Verey Head Gardener Chris Sharples documents the local and celebrity connections to a very special grave in the cemetery at Watts Chapel.

It has recently been announced by the National Trust that the Godalming home of Gertrude Jekyll, the famous horticulturist, garden designer and exponent of the Arts and Crafts movement, Munstead Wood, has been acquired for the nation.

The house was designed in 1896 by the then-unknown architect Edwin Lutyens, and became one of his most influential buildings, conceived at the beginning of a professional partnership with Jekyll that would define the look of many Lutyens country houses.

Interestingly, the cemetery at Watts Chapel holds a gravestone that links both Jekyll and Lutyens. Solidly built and elegant, the Portland stone grave, holds a long inscription that goes as follows:

‘To the dear memory of Ellen Brown, born March 28th 1855, buried March 28th 1938 on her 85th birthday.

Dearly loved nanny of Francis, Barbara and Pamela, children of Herbert and Agnes Jekyll.’

Herbert was the brother of Gertrude Jekyll, who himself worked with Lutyens in 1900 on the design of the British Pavilion for the Paris Exposition. His daughters Barbara and Pamela were featured in photographs in many of Gertrude’s horticultural books.

We know that Ellen Brown lived at The Limes on The Street in Compton. She retired there and was looked after by her employer the Jekyll family, who generously rented the detached home for her. She lived there for about 30 years until her death in 1938.
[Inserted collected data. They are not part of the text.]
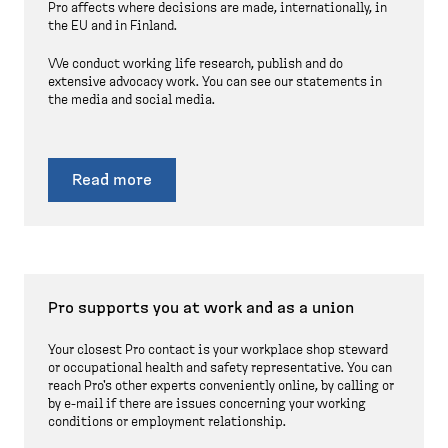
Pro affects where decisions are made, internationally, in
the EU and in Finland.
We conduct working life research, publish and do
extensive advocacy work. You can see our statements in
the media and social media.
Read more
Pro supports you at work and as a union
Your closest Pro contact is your workplace shop steward
or occupational health and safety representative. You can
reach Pro's other experts conveniently online, by calling or
by e-mail if there are issues concerning your working
conditions or employment relationship.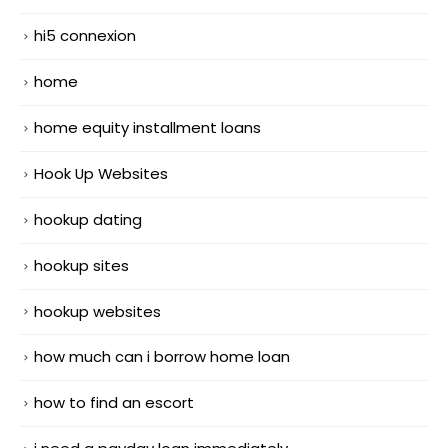
hi5 connexion
home
home equity installment loans
Hook Up Websites
hookup dating
hookup sites
hookup websites
how much can i borrow home loan
how to find an escort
To further add to this wealth of association, through doing this research, and being in touch with a descendant of Pamela Jekyll, we were told that the gravestone was actually designed by Edwin Lutyens as he was a good family friend of the Jekyll’s. So, we have this great connection between Gertrude Jekyll and her family and Edwin Lutyens.

Additionally, there is a really lovely touch on the grave that is quite special. The standard description has been put on the front, but then very unusually there is also a smaller description on the back, which reads:

‘Look for me in the nurseries of heaven.’

A lovely message for a retired nanny who has gone upstairs, so to speak.

Gertrude Jekyll photographed with her household and family, Ellen Brown stands directly behind the seated Jekyll.